Amazingly, but almost unremarked by our news media, that brave and independent course has been endorsed by the organised medical profession throughout the UK. In face of the plans for NHS reform in England, a BMA Wales survey of more than 5,000 of its members showed that 86 per cent felt glad to be working in Wales. The BMA’s UK Annual Representative Meeting praised Wales for abolishing the purchaser-provider split and rejecting private sector involvement in the NHS, and commended the Welsh approach of planning healthcare as an integrated whole. Ministers win plaudits for ending internal market was how bma news put it in its edition of 2 July 2011.
In Wales we have a model to which both healthcare professionals and voters more generally in England may look when the time comes to rebuild NHS UK. Regardless of what historians may say, history is made by the common people, and shaped by whatever big ideas they come to embrace, and take into their everyday lives. Writing in 1867, soon after Disraeli’s extension of the franchise, William Bagehot wrote frankly and perceptively about how impending democracy would have to be managed by rulers, if they had to depend on election:
“As yet, the few rule by their hold, not over the reason of the multitude, but over their imagination and habits; over their fancies as to distant things they do not know at all, over their customs as to near things which they know very well” (The English Constitution, 1867).

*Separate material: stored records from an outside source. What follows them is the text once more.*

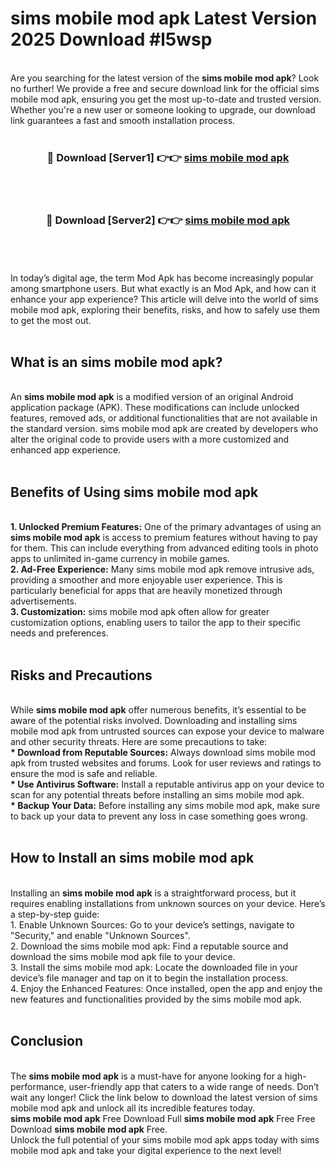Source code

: # sims mobile mod apk Latest Version 2025 Download #l5wsp<br>
<br>
Are you searching for the latest version of the <strong>sims mobile mod apk</strong>? Look no further! We provide a free and secure download link for the official sims mobile mod apk, ensuring you get the most up-to-date and trusted version. Whether you're a new user or someone looking to upgrade, our download link guarantees a fast and smooth installation process.
<br>
<br>
<div align="center">
<h3>🔴 Download [Server1] 👉👉 <a href="https://modyolo.store/sims_mobile_mod_apk">sims mobile mod apk</a></h3><br>
<br>
<h3>🔴 Download [Server2] 👉👉 <a href="https://modyolo.store/=sims_mobile_mod_apk">sims mobile mod apk</a></h3><br>
</div>
<br>
<br>
In today’s digital age, the term Mod Apk has become increasingly popular among smartphone users. But what exactly is an Mod Apk, and how can it enhance your app experience? This article will delve into the world of sims mobile mod apk, exploring their benefits, risks, and how to safely use them to get the most out.
<br>
<br>
<h2>What is an sims mobile mod apk?</h2>
<br>
An <strong>sims mobile mod apk</strong> is a modified version of an original Android application package (APK). These modifications can include unlocked features, removed ads, or additional functionalities that are not available in the standard version. sims mobile mod apk are created by developers who alter the original code to provide users with a more customized and enhanced app experience.
<br>
<br>
<h2>Benefits of Using sims mobile mod apk</h2>
<br>
<strong> 1. Unlocked Premium Features:</strong> One of the primary advantages of using an <strong>sims mobile mod apk</strong> is access to premium features without having to pay for them. This can include everything from advanced editing tools in photo apps to unlimited in-game currency in mobile games.
<br>
<strong> 2. Ad-Free Experience:</strong> Many sims mobile mod apk remove intrusive ads, providing a smoother and more enjoyable user experience. This is particularly beneficial for apps that are heavily monetized through advertisements.
<br>
<strong> 3. Customization:</strong> sims mobile mod apk often allow for greater customization options, enabling users to tailor the app to their specific needs and preferences.
<br>
<br>
<h2>Risks and Precautions</h2>
<br>
While <strong>sims mobile mod apk</strong> offer numerous benefits, it’s essential to be aware of the potential risks involved. Downloading and installing sims mobile mod apk from untrusted sources can expose your device to malware and other security threats. Here are some precautions to take:
<br>
<strong> * Download from Reputable Sources:</strong> Always download sims mobile mod apk from trusted websites and forums. Look for user reviews and ratings to ensure the mod is safe and reliable.
<br>
<strong> * Use Antivirus Software:</strong> Install a reputable antivirus app on your device to scan for any potential threats before installing an sims mobile mod apk.
<br>
<strong> * Backup Your Data:</strong> Before installing any sims mobile mod apk, make sure to back up your data to prevent any loss in case something goes wrong.
<br>
<br>
<h2>How to Install an sims mobile mod apk</h2>
<br>
Installing an <strong>sims mobile mod apk</strong> is a straightforward process, but it requires enabling installations from unknown sources on your device. Here’s a step-by-step guide:
<br>
 1. Enable Unknown Sources: Go to your device’s settings, navigate to "Security," and enable "Unknown Sources".
<br>
 2. Download the sims mobile mod apk: Find a reputable source and download the sims mobile mod apk file to your device.
<br>
 3. Install the sims mobile mod apk: Locate the downloaded file in your device’s file manager and tap on it to begin the installation process.
<br>
 4. Enjoy the Enhanced Features: Once installed, open the app and enjoy the new features and functionalities provided by the sims mobile mod apk.
<br>
<br>
<h2><strong>Conclusion</strong></h2>
<br>
The <strong>sims mobile mod apk</strong> is a must-have for anyone looking for a high-performance, user-friendly app that caters to a wide range of needs. Don’t wait any longer! Click the link below to download the latest version of sims mobile mod apk and unlock all its incredible features today.
<br>
<strong>sims mobile mod apk</strong> Free Download Full <strong>sims mobile mod apk</strong> Free Free Download <strong>sims mobile mod apk</strong> Free.
<br>
Unlock the full potential of your sims mobile mod apk apps today with sims mobile mod apk and take your digital experience to the next level!

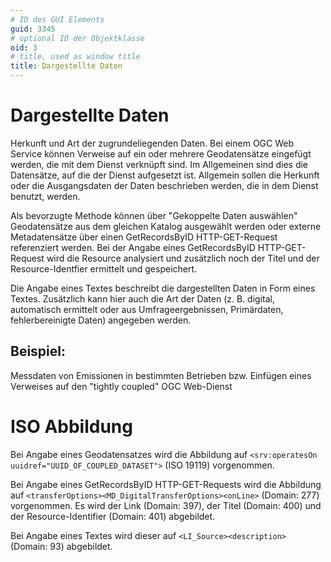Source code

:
 ```yaml
---
# ID des GUI Elements
guid: 3345
# optional ID der Objektklasse
oid: 3
# title, used as window title
title: Dargestellte Daten
---
```


# Dargestellte Daten

Herkunft und Art der zugrundeliegenden Daten. Bei einem OGC Web Service können Verweise auf ein oder mehrere Geodatensätze eingefügt werden, die mit dem Dienst verknüpft sind. Im Allgemeinen sind dies die Datensätze, auf die der Dienst aufgesetzt ist. Allgemein sollen die Herkunft oder die Ausgangsdaten der Daten beschrieben werden, die in dem Dienst benutzt, werden.

Als bevorzugte Methode können über "Gekoppelte Daten auswählen" Geodatensätze aus dem gleichen Katalog ausgewählt werden oder externe Metadatensätze über einen GetRecordsByID HTTP-GET-Request referenziert werden. Bei der Angabe eines GetRecordsByID HTTP-GET-Request wird die Resource analysiert und zusätzlich noch der Titel und der Resource-Identfier ermittelt und gespeichert.

Die Angabe eines Textes beschreibt die dargestellten Daten in Form eines Textes. Zusätzlich kann hier auch  die Art der Daten (z. B. digital, automatisch ermittelt oder aus Umfrageergebnissen, Primärdaten, fehlerbereinigte Daten) angegeben werden.


## Beispiel:

Messdaten von Emissionen in bestimmten Betrieben bzw. Einfügen eines Verweises auf den "tightly coupled" OGC Web-Dienst

# ISO Abbildung

Bei Angabe eines Geodatensatzes wird die Abbildung auf ```<srv:operatesOn uuidref="UUID_OF_COUPLED_DATASET">``` (ISO 19119) vorgenommen.

Bei Angabe eines GetRecordsByID HTTP-GET-Requests wird die Abbildung auf ```<transferOptions><MD_DigitalTransferOptions><onLine>``` (Domain: 277) vorgenommen. Es wird der Link (Domain: 397), der Titel (Domain: 400) und der Resource-Identifier (Domain: 401) abgebildet.

Bei Angabe eines Textes wird dieser auf ```<LI_Source><description>``` (Domain: 93) abgebildet.
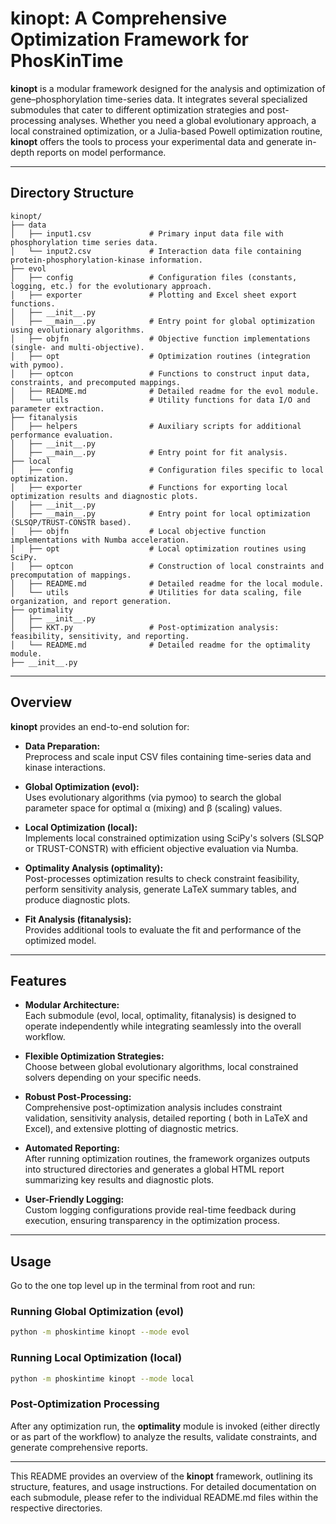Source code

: # kinopt: A Comprehensive Optimization Framework for PhosKinTime

**kinopt** is a modular framework designed for the analysis and optimization of gene–phosphorylation time-series data.
It integrates several specialized submodules that cater to different optimization strategies and post-processing
analyses. Whether you need a global evolutionary approach, a local constrained optimization, or a Julia-based Powell
optimization routine, **kinopt** offers the tools to process your experimental data and generate in-depth reports on
model performance.

---

## Directory Structure

```
kinopt/
├── data
│   ├── input1.csv             # Primary input data file with phosphorylation time series data.
│   └── input2.csv             # Interaction data file containing protein-phosphorylation-kinase information.
├── evol
│   ├── config                 # Configuration files (constants, logging, etc.) for the evolutionary approach.
│   ├── exporter               # Plotting and Excel sheet export functions.
│   ├── __init__.py
│   ├── __main__.py            # Entry point for global optimization using evolutionary algorithms.
│   ├── objfn                  # Objective function implementations (single- and multi-objective).
│   ├── opt                    # Optimization routines (integration with pymoo).
│   ├── optcon                 # Functions to construct input data, constraints, and precomputed mappings.
│   ├── README.md              # Detailed readme for the evol module.
│   └── utils                  # Utility functions for data I/O and parameter extraction.
├── fitanalysis
│   ├── helpers                # Auxiliary scripts for additional performance evaluation.
│   ├── __init__.py
│   ├── __main__.py            # Entry point for fit analysis.
├── local
│   ├── config                 # Configuration files specific to local optimization.
│   ├── exporter               # Functions for exporting local optimization results and diagnostic plots.
│   ├── __init__.py
│   ├── __main__.py            # Entry point for local optimization (SLSQP/TRUST-CONSTR based).
│   ├── objfn                  # Local objective function implementations with Numba acceleration.
│   ├── opt                    # Local optimization routines using SciPy.
│   ├── optcon                 # Construction of local constraints and precomputation of mappings.
│   ├── README.md              # Detailed readme for the local module.
│   └── utils                  # Utilities for data scaling, file organization, and report generation.
├── optimality
│   ├── __init__.py
│   ├── KKT.py                 # Post-optimization analysis: feasibility, sensitivity, and reporting.
│   └── README.md              # Detailed readme for the optimality module.
├── __init__.py
```

---

## Overview

**kinopt** provides an end-to-end solution for:

- **Data Preparation:**  
  Preprocess and scale input CSV files containing time-series data and kinase interactions.

- **Global Optimization (evol):**  
  Uses evolutionary algorithms (via pymoo) to search the global parameter space for optimal α (mixing) and β (scaling)
  values.

- **Local Optimization (local):**  
  Implements local constrained optimization using SciPy's solvers (SLSQP or TRUST-CONSTR) with efficient objective
  evaluation via Numba.

- **Optimality Analysis (optimality):**  
  Post-processes optimization results to check constraint feasibility, perform sensitivity analysis, generate LaTeX
  summary tables, and produce diagnostic plots.

- **Fit Analysis (fitanalysis):**  
  Provides additional tools to evaluate the fit and performance of the optimized model.

---

## Features

- **Modular Architecture:**  
  Each submodule (evol, local, optimality, fitanalysis) is designed to operate independently while integrating
  seamlessly into the overall workflow.

- **Flexible Optimization Strategies:**  
  Choose between global evolutionary algorithms, local constrained solvers depending on your specific needs.

- **Robust Post-Processing:**  
  Comprehensive post-optimization analysis includes constraint validation, sensitivity analysis, detailed reporting (
  both in LaTeX and Excel), and extensive plotting of diagnostic metrics.

- **Automated Reporting:**  
  After running optimization routines, the framework organizes outputs into structured directories and generates a
  global HTML report summarizing key results and diagnostic plots.

- **User-Friendly Logging:**  
  Custom logging configurations provide real-time feedback during execution, ensuring transparency in the optimization
  process.

---

## Usage

Go to the one top level up in the terminal from root and run:

### Running Global Optimization (evol)

```bash
python -m phoskintime kinopt --mode evol
```

### Running Local Optimization (local)

```bash
python -m phoskintime kinopt --mode local
```

### Post-Optimization Processing

After any optimization run, the **optimality** module is invoked (either directly or as part of the workflow) to analyze
the results, validate constraints, and generate comprehensive reports.

---

This README provides an overview of the **kinopt** framework, outlining its structure, features, and usage instructions.
For detailed documentation on each submodule, please refer to the individual README.md files within the respective
directories.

As a practical expression of social solidarity, as a gift economy entirely different from the rest of the dog-eat-dog world in which we still live, Bevan’s NHS rapidly became incorporated into the imagination and habits of the multitude. It became a central part of their customs as to “near things” they knew very well. They have come to take it for granted that in the UK, people faced with catastrophic illness are not simultaneously faced with catastrophic costs.
In contrast, in the USA, citadel of market-based healthcare, nearly two-thirds of bankruptcies in 2007 arose from illness and medical bills, a rise of 50 per cent over the figure in 2001. And this was despite more than three-quarters of those people being medically insured. Americans have no common experience of shared burdens and shared risk, so it is not yet within their common imagination and habits.
In UK however, we have experienced a higher civilisation in that respect. Assisted by a news media largely outside common experience, most people may not notice their loss until NHS England is well on the way to extinction. Meanwhile, in Wales we have a stronghold, from which a successful counter-attack can eventually emerge.
Success will depend on confidence in ourselves, and in our own experience. Polarisation of wealth and power has become too great for all but a very few professional politicians to resist. Those few rely not on their own fragile integrity, but on the common sense and experience of their voters. Their gut understanding of social solidarity is ultimately all that we have to defend us from the technologised barbarism of a state stripped of all conscience, where everything and everyone is for sale, and all of us are valued only from what we can consume, not from what we produce.
Voters have never been asked whether they wanted any of these NHS ‘reforms’. Bevan had confidence in the good sense of most ordinary people, most of the time: Above those ordinary people with shared common experience, Bevan learned to trust no one. Remembering that lesson, I think Wales must find some way to get into these international trade talks in June, and discover what the ‘experts’ are up to.